Anticipating climate-induced changes to forest cover in Ontario and the implications for future bioenergy development

Climate change is expected to have marked impacts on forest ecosystems. In Ontario forests, this includes changes in tree growth, stand composition and disturbance regimes, with expected impacts on many forest-dependent communities, the bioeconomy, and other environmental considerations. In response to climate change, renewable energy systems, such as forest bioenergy, are emerging as critical tools for carbon emissions reductions and climate change mitigation. However, these systems may also need to adapt to changing forest conditions. Therefore, the aim of this research was to estimate changes in forest growth and forest cover in response to anticipated climatic changes in the year 2100 in Ontario forests, to ultimately explore the sustainability of bioenergy in the future.
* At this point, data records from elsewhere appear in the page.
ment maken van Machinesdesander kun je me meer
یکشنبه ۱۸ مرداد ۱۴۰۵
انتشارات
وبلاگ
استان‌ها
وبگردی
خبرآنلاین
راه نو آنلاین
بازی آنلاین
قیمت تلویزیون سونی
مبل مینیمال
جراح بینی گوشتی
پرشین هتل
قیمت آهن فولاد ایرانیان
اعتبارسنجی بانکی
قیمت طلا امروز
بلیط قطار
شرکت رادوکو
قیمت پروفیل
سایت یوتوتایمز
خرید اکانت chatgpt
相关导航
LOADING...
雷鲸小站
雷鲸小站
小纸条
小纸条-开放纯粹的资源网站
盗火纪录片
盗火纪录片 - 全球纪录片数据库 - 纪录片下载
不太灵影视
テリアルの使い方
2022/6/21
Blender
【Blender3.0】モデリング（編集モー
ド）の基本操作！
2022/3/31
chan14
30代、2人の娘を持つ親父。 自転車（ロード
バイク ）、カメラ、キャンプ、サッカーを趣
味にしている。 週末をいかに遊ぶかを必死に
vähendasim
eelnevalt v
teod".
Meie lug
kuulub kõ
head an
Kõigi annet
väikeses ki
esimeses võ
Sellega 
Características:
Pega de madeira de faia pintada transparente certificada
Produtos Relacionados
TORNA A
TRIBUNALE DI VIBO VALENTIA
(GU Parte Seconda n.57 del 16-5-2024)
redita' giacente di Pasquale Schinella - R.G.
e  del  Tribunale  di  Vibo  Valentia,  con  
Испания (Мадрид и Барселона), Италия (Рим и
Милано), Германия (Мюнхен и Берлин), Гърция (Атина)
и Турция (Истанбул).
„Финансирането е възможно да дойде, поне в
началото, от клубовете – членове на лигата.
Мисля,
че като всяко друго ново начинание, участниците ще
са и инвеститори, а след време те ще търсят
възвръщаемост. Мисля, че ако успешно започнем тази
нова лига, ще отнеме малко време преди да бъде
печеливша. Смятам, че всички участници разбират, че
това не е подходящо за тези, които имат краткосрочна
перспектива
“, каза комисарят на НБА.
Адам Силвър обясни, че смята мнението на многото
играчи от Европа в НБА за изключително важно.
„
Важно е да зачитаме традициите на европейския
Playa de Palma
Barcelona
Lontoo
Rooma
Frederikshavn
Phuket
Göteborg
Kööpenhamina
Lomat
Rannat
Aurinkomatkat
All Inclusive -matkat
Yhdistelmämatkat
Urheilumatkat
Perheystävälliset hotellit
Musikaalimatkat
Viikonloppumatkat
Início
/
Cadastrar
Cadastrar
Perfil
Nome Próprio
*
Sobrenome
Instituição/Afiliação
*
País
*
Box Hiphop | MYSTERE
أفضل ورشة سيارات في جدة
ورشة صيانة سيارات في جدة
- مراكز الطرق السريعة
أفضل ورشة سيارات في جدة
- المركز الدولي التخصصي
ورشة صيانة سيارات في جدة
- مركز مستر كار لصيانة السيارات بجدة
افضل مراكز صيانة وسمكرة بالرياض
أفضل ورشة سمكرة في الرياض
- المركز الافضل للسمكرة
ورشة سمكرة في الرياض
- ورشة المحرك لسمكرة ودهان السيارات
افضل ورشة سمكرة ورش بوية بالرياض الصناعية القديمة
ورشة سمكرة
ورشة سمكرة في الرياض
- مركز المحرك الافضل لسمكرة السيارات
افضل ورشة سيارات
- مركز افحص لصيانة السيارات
Using the Haliburton Forest and Wildlife Reserve in Ontario as a case study, this research used a spatial climate analog approach to match modeled Haliburton temperature and precipitation (via Fourth Canadian Regional Climate Model) to regions currently exhibiting similar climate (climate analogs). From there, current forest cover and growth rates of core species in Haliburton were compared to forests plots in analog regions from the US Forest Service Forest Inventory and Analysis (FIA). This comparison used two different emission scenarios, corresponding to a high and a mid-range emission future. This research then explored how these changes in forests may influence bioenergy feasibility in the future. It examined possible volume availability and composition of bioenergy feedstock under future conditions. This research points to a potential decline of softwoods in the Haliburton region with a simultaneous expansion of pre-established hardwoods such as northern red oak and red maple, as well as a potential loss in sugar maple cover. From a bioenergy perspective, hardwood residues may be the most feasible feedstock in the future with minimal change in biomass availability for energy production; under these possible conditions, small scale combined heat and power (CHP) and residential pellet use may be the most viable and ecologically sustainable options. Ultimately, understanding the way in which forests may change is important in informing meaningful policy and management, allowing for improved forest bioenergy systems, now and in the future.